Unnamed: 0,date,ticker,value
0,2025-01-01,AAA,10
1,2025-01-02,AAA,20
2,2025-01-03,AAA,30
3,2025-01-04,BBB,40
4,2025-01-05,BBB,50


In [10]:
ts = datetime.now().strftime("%Y%m%d_%H%M%S")
csv_path = DATA_DIR_RAW / f"sample_{ts}.csv"
pq_path  = DATA_DIR_PROCESSED / f"sample_{ts}.parquet"

write_df(df, csv_path)
write_df(df, pq_path)

print("CSV saved to:", csv_path)
print("Parquet saved to:", pq_path)


CSV saved to: data/raw/sample_20250824_013513.csv
Parquet saved to: data/processed/sample_20250824_013513.parquet


In [11]:
# For CSV, supply schema and parse_dates so dtypes match original
schema = {"ticker": "string", "value": "int64"}
df_csv = read_df(csv_path, schema=schema, parse_dates=["date"])
df_pq  = read_df(pq_path)

def validate_roundtrip(original, reloaded):
    return {
        "same_shape": original.shape == reloaded.shape,
        "same_columns": list(original.columns) == list(reloaded.columns),
        "dtypes_match": dict(original.dtypes.astype(str)) == dict(reloaded.dtypes.astype(str)),
        "first_rows_equal": original.head(5).reset_index(drop=True).equals(
            reloaded.head(5).reset_index(drop=True)
        ),
    }

print("CSV check:", validate_roundtrip(df, df_csv))
print("PQ  check:", validate_roundtrip(df, df_pq))

df_csv.head()


CSV check: {'same_shape': True, 'same_columns': True, 'dtypes_match': False, 'first_rows_equal': False}
PQ  check: {'same_shape': True, 'same_columns': True, 'dtypes_match': True, 'first_rows_equal': True}


Unnamed: 0,date,ticker,value
0,2025-01-01,AAA,10
1,2025-01-02,AAA,20
2,2025-01-03,AAA,30
3,2025-01-04,BBB,40
4,2025-01-05,BBB,50



## Formats Used
- **CSV**: simple, human-readable, works everywhere but can lose type fidelity (e.g., dates load as strings).  
- **Parquet**: efficient, columnar format that preserves dtypes and is faster/smaller. Requires either `pyarrow` or `fastparquet`.  
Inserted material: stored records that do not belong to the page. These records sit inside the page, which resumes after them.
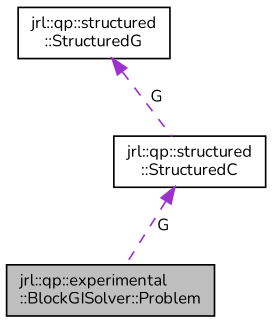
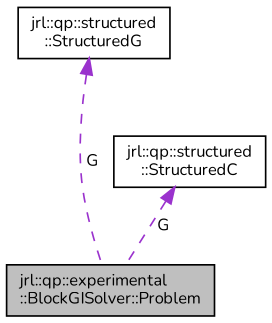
  digraph {
    fontname=Nunito
    node [color=black fillcolor=white fontname=Nunito fontsize=10 shape=record style=filled]
    edge [color=darkorchid3 dir=back fontname=Nunito fontsize=10 labelfontname=Helvetica labelfontsize=10 style=dashed]
    n1 [fillcolor=grey75 fontcolor=black height=0.2 label="jrl::qp::experimental\l::BlockGISolver::Problem" width=0.4]
    n2 [height=0.2 label="jrl::qp::structured\l::StructuredC" width=0.4]
    n3 [height=0.2 label="jrl::qp::structured\l::StructuredG" width=0.4]
    n2 -> n1 [label=" G"]
-   n3 -> n2 [label=" G"]
+   n3 -> n1 [label=" G"]
  }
Using both formats allows compatibility (CSV) and reproducibility + efficiency (Parquet).

## How Code Reads/Writes
- `src/io_utils.py` provides:
  - `write_df(df, path)` → saves DataFrame to CSV or Parquet, based on file extension.  
  - `read_df(path, schema=None, parse_dates=None)` → loads DataFrame, with options to enforce column dtypes for CSV.  
- The notebook imports `DATA_DIR_RAW` and `DATA_DIR_PROCESSED` from `.env` so paths are environment-driven, not hardcoded.  
- Validation in the notebook confirms both formats reload correctly, showing why Parquet is recommended for reproducible storage.